По аллее шёл мужчина лет тридцати в прекрасном костюме тройка, со сделанной в модной дорогой парикмахерской (барбершопе) причёской. Он важно разговаривал по телефону – видно было, что звонок рабочий. То и дело открывал кожаный портфель и пальцем пролистывал стопку бумаг в нём. Не найдя один документ, он подсел быстрым движением к дедушке на скамейку и стал зарываться в бумагах портфеля как крот. Найдя нужный документ, мужчина сказал по телефону:
- Всё на месте. Да, скоро буду, - сбросил звонок на смартфоне и достал электронную сигарету.
Дедушка посмотрел на электронный прибор с удивлением и прибавил:
- А в моё время Казбек и Беломорканал все курили.
Мужчина сделал вид будто не слышал ничего и продолжал парить.
- А я вот сел тут вот на скамейку и случайно так увидел трещину…
- Чё? – очнулся мужчина.
- Это самое, трещину в асфальте.
- И чё? Тебе делать нечего, трещины разглядывать?
- Да нет, я заметил просто, что…
- Ой, надоели все… - сматерился уходя молодой человек.

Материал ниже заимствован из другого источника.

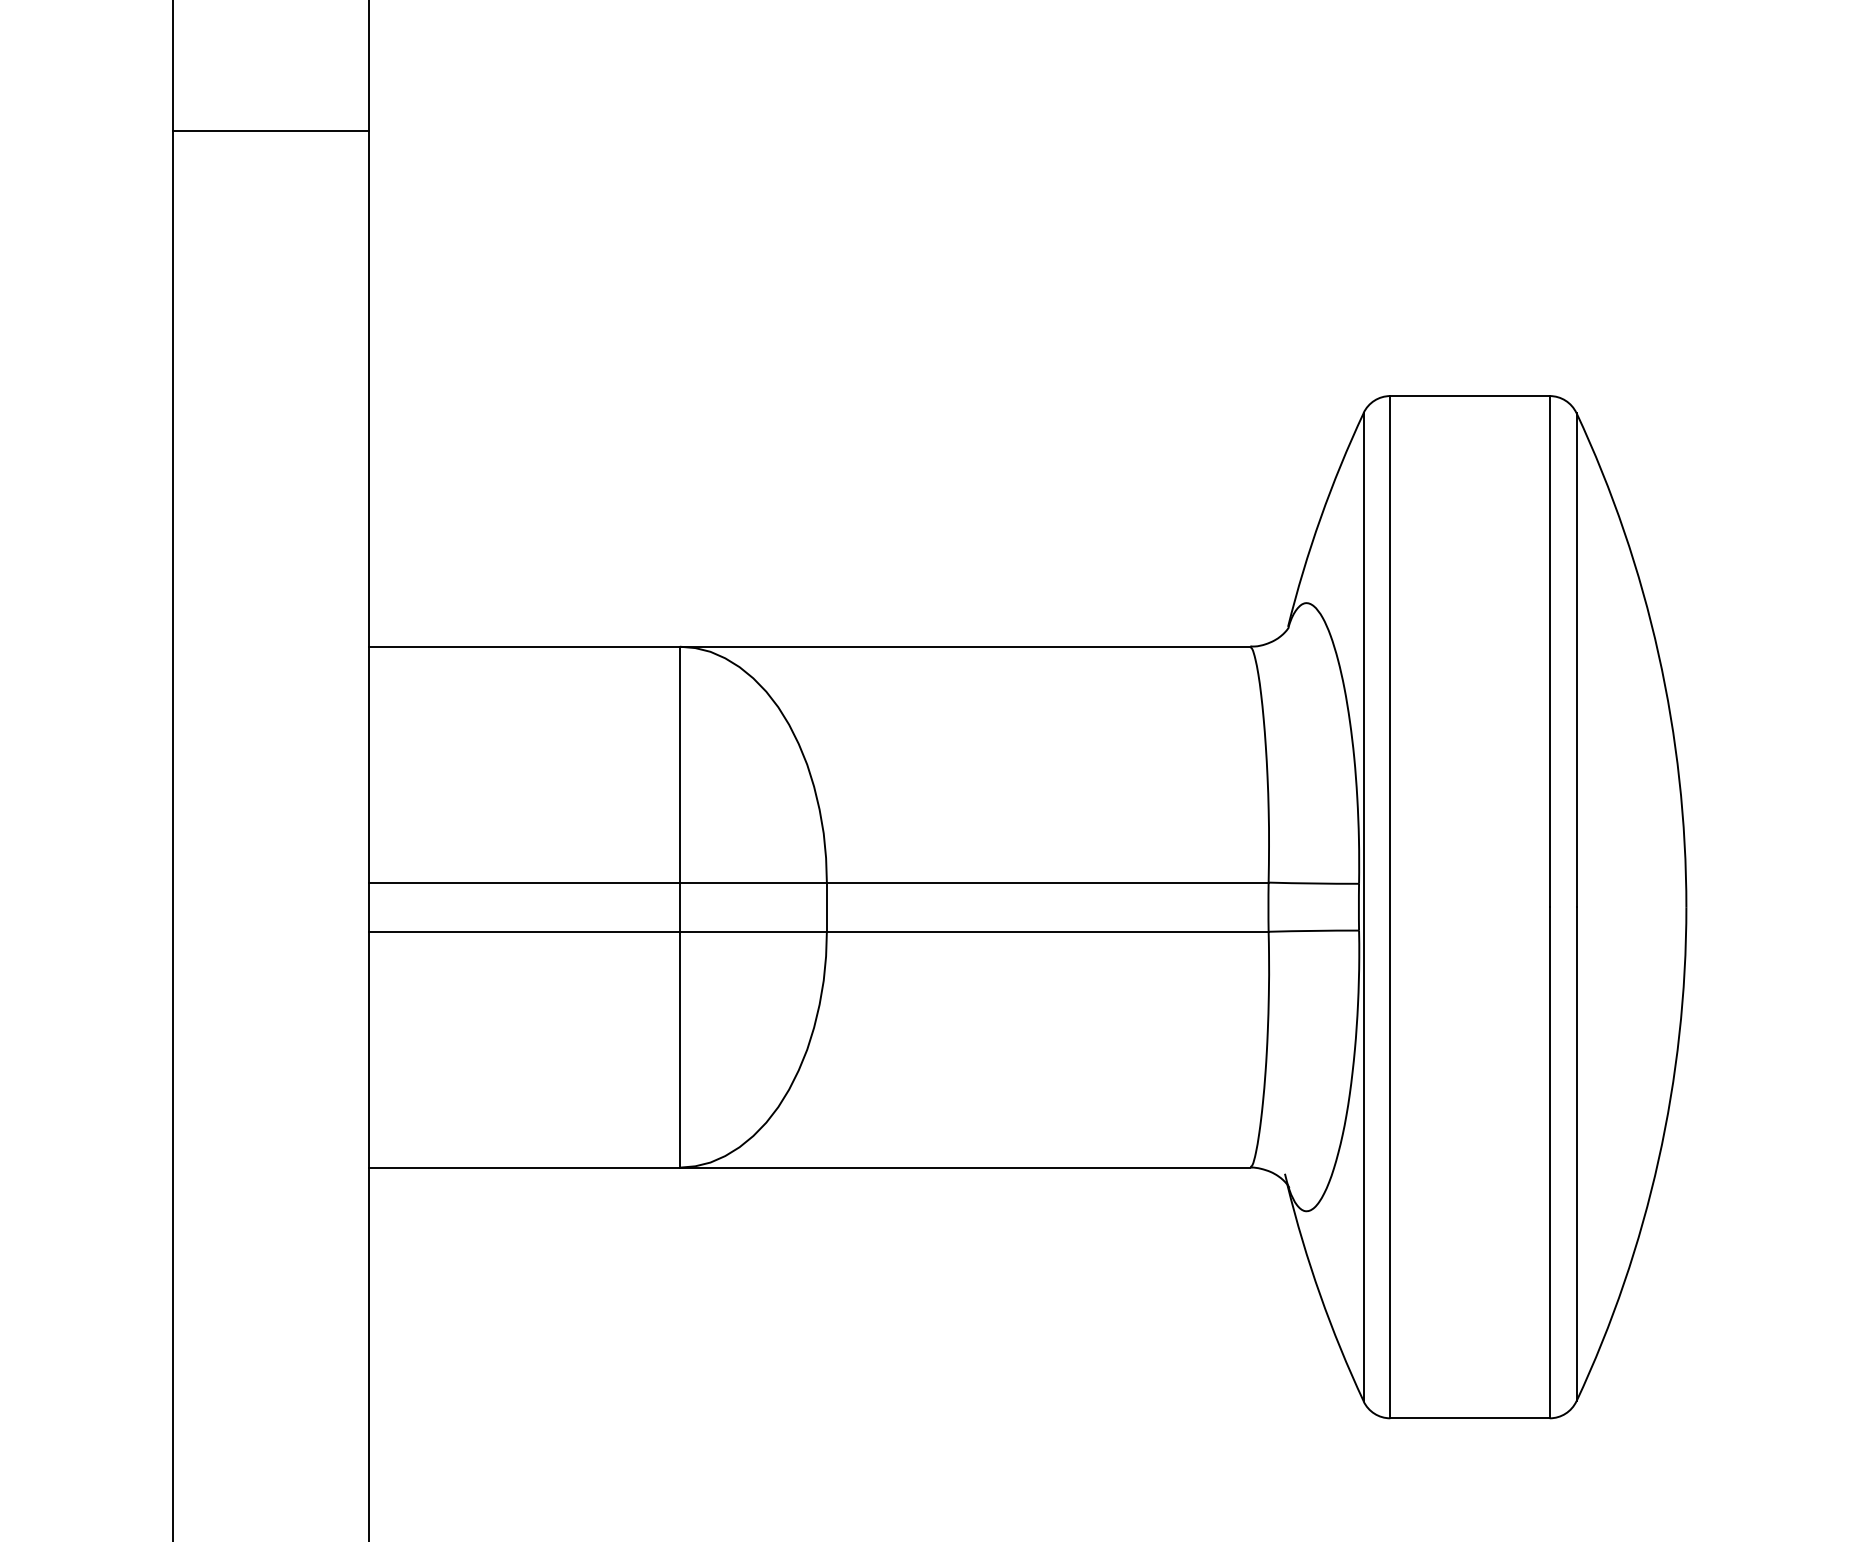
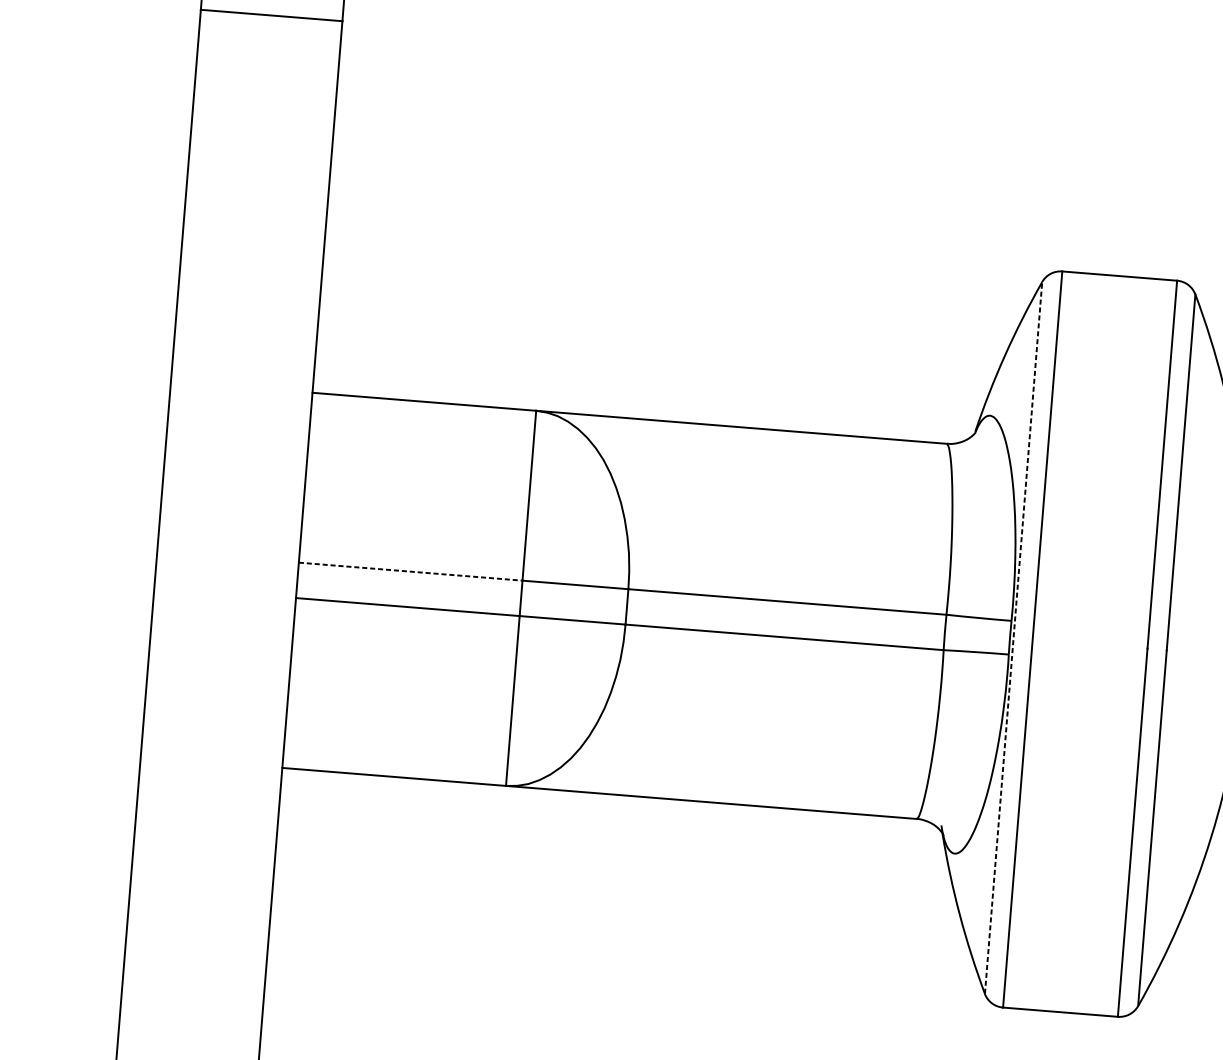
line: (525, 882) -> (411, 571), solid -> dashed
line: (1363, 906) -> (1013, 637), solid -> dashed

Дедушка посмотрел в спину уходящему с иголочки выглядевшему мужчине и от смущения пожал плечами. «У кого-то плохой день…» - подумалось ему.
Раздались последние минуты заката, когда небо особенно пёстро, но дедушка не смотрел уже ни на небо, ни на сирени, ни даже на трещину. Не каждому глазу видно было, что прорастало в узкой трещине асфальта, но дедушка как бывший дачник знал, что росток, пробивавшийся сквозь серые неприродные литосферные плиты – Сахалинская вишня. Но дивной красоты дерево уже не интересовало его. Дедушка чувствовал желчь на душе.
Уже темнело, зажглись фонарные столбы по аллеям и дорожкам. Старухи-оккупанты никуда не торопились со своей скамейки, а между тем шелуха от семечек уже нарастала в кучу для перегноя. Но вдруг сплетницы изрядного возраста загудели, зашипели и заматерились. Мимо проходил неформал-школьник, одетый в стиль то ли панк, то ли рок, то ли, не дай бог, панк-рок.
Он, звеня цепями и пирсингом, аккуратно подсел к дедушке, который был уже похож на угрюмого мопса с висящими складками кожи. С минуту студент помолчал, понаблюдал за соседом по скамейке, его настроением, лицом, и стал осматриваться. Приметив что-то, он спросил восторженно:
- Это ж дерево растёт?
- Prunus sachalinensis*, вишня сахалинская, - безэмоционально ответил дедушка и повернувшись к доносимому голосу удивился.
- Это как же она из асфальта проросла? – простодушно поинтересовался школьник.
- Я так думаю – коллективная работа, - оживился дедушка. – Предположим – корни деревьев подняли и разорвали некрепкий асфальт образовав множество трещин, затем птицы, ну там воробьи допустим, пролетая случайно обронили ягоду из клюва, и она угодила прямо в эту небольшую щель. И вот оно теперь здесь растёт. Но как оно растёт? С большими трудностями, молодой человек. Ведь… Как ваше имя?
- Ваня.
- Отлично. Так вот, Иван, вишня растение прихотливое – не на каждом огороде вырастит, а тут вот тебе и процветает. Пару лет и появится первый прекрасный розовый цветок. И этот цветок будет венцом жизни. Ведь, видите ли, Иван, в мою молодость нас всегда пугали Третьей Мировой войной. Сейчас тоже все только об этом говорят, пугают… - дедушка чуть замялся. – Но не будем о плохом. Так вот с возрастом я понял очень простую вещь – ведь если растения переживают всё и люди переживут тоже. Мой папа прошёл три войны, мама прожила оккупированную нацистами Беларусь. А наши предки, Иван? Ведь они в доисторические времена всегда приспосабливались сколько бы не происходило природных катаклизмов. Нет, я считаю, что люди обязательно выживут, что бы не было человечество и это перенесёт. Перенесёт и выживет обязательно…
Монолог продолжался долго пока Ваня не вступил, превратив это действие в диалог, и старый парк в момент оживился шумом дискуссии. Дедушка, отражая блеск полумесяца своим зубом, пылко разговорился со школьником на равных. Время мчалось мимо них. Уже поздней ночью, когда они, пожав друг другу руки пошли по двум разным дорожкам, дедушка обернулся на вишню, мимо которой шёл Ваня, и подумал: «Вот он – цветок жизни.».